Soekarno seperti berusaha mencari cara untuk mempersatukan organisasi pergerakan yang terbelah dengan ideologi yang berbeda-beda. Tulisan yang bertajuk “Nasionalisme, Islamisme, Marxisme (Nasismar)” pada 1926, menggambarkan cita-cita Sukarno akan persatuan. Tulisan tersebut terbit melalui biro pers Suluh Indonesia Muda. Melalui tulisannya dapat kita telusuri bahwa ia memang menghendaki persatuan Indonesia. Ia terus berjuang mempersatukan ideologi-ideologi yang menurutnya berpengaruh di Asia. Hingga bertahun berikutnya ia berhasil menggali formula persatuan yang kini kita kenal dengan Pancasila.
“Akan berhasil atau tidaknya kita menjalankan kewajiban yang seberat dan semulia itu, bukanlah kita yang menentukan. Akan tetapi, kita tidak boleh putus-putus berdaya-upaya, tidak boleh habis-habis ikhtiar menjalankan kewajiban ikut mempersatukan gelombang-gelombang tahadi itu! Sebab kita yakin, bahwa persatuanlah yang kelak kemudian hari membawa kita ke arah terkabulnya impian kita, Indonesia-Merdeka!,” tulis Soekarno dalam Suluh Indonesia Muda, 1926.

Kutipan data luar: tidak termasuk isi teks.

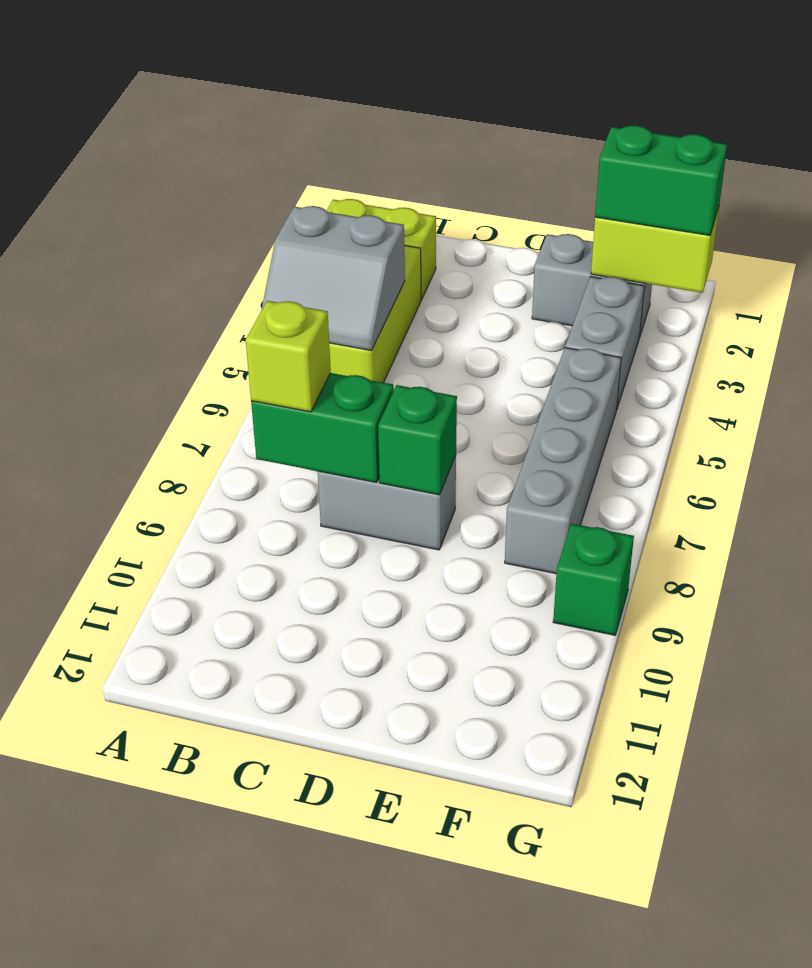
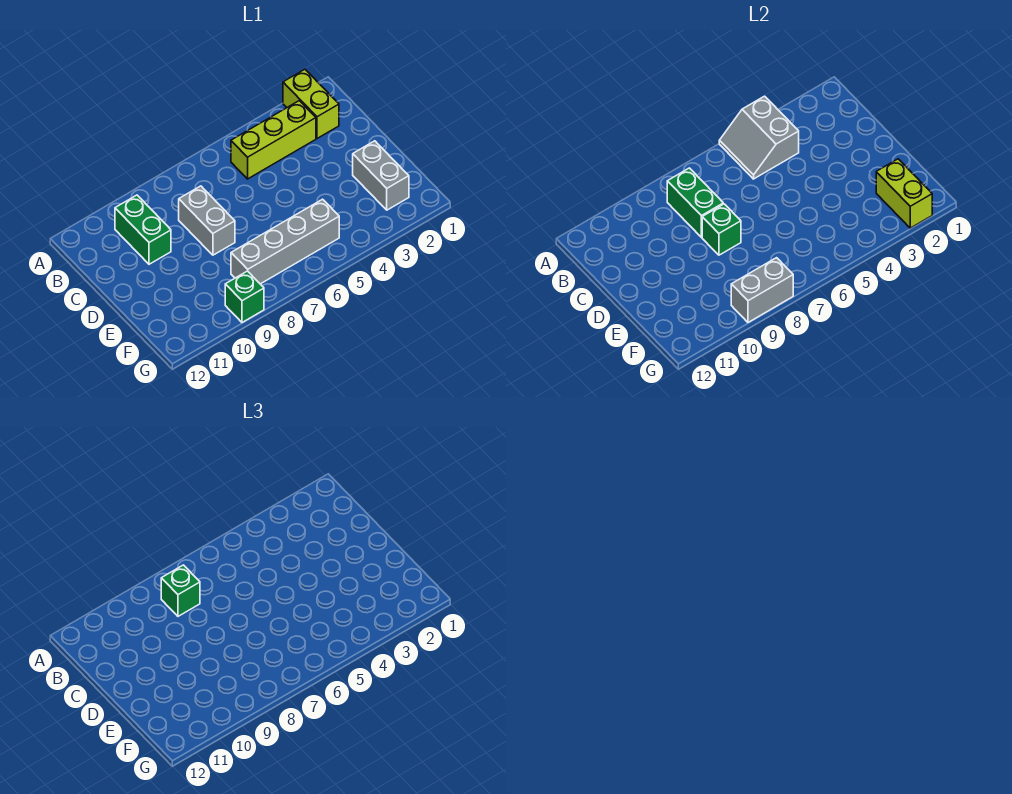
lime 1x1 brick [246,301,331,412] -> green 1x1 brick [161,565,200,616]
green 1x2 brick [595,125,727,235] -> green 1x2 brick moved to [115,195,171,264]
grey 1x2 brick [565,277,644,408] -> grey 1x2 brick moved to [731,258,793,322]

Setelah tulisan “nasismar” yang terbit 1926 bersamaan dengan berdirinya PNI, Soekarno lalu dianggap berbahaya oleh otoritas Belanda. Pada akhir desember tahun 1929 ia ditangkap akibat pemikiran dan pergerakannya yang dianggap mengganggu penguasa. Ia pun dijebloskan ke penjara Banceuy di Bandung, tidak di digul-kan, tidak juga diasingkan ke Belanda seperti halnya Ki Hajar, Mohammad Hatta dan Tan Malaka. Setelah setahun menunggu sidang pengadilan Hindia Belanda, ia pun menyampaikan pledoi di Gedung Landraad dengan pidato puluhan lembar, yang ia beri judul “Indonesia Menggugat”. Pidato yang terbit dan dicetak berulang-ulang hingga saat ini.
Di pengadilan, di atas mimbar keadilan ia mengurai secara utuh model kolonalisme dan imperialisme barat. Menurutnya, Indonesia sedang mencari “isme-nya” sendiri dan melepaskan diri dari belenggu keterjajahan. Melalui naskah pledoi tersebut, alih-alih ia membela diri, mimbar pengadilan justru dijadikannya sebagai panggung perlawanan politik.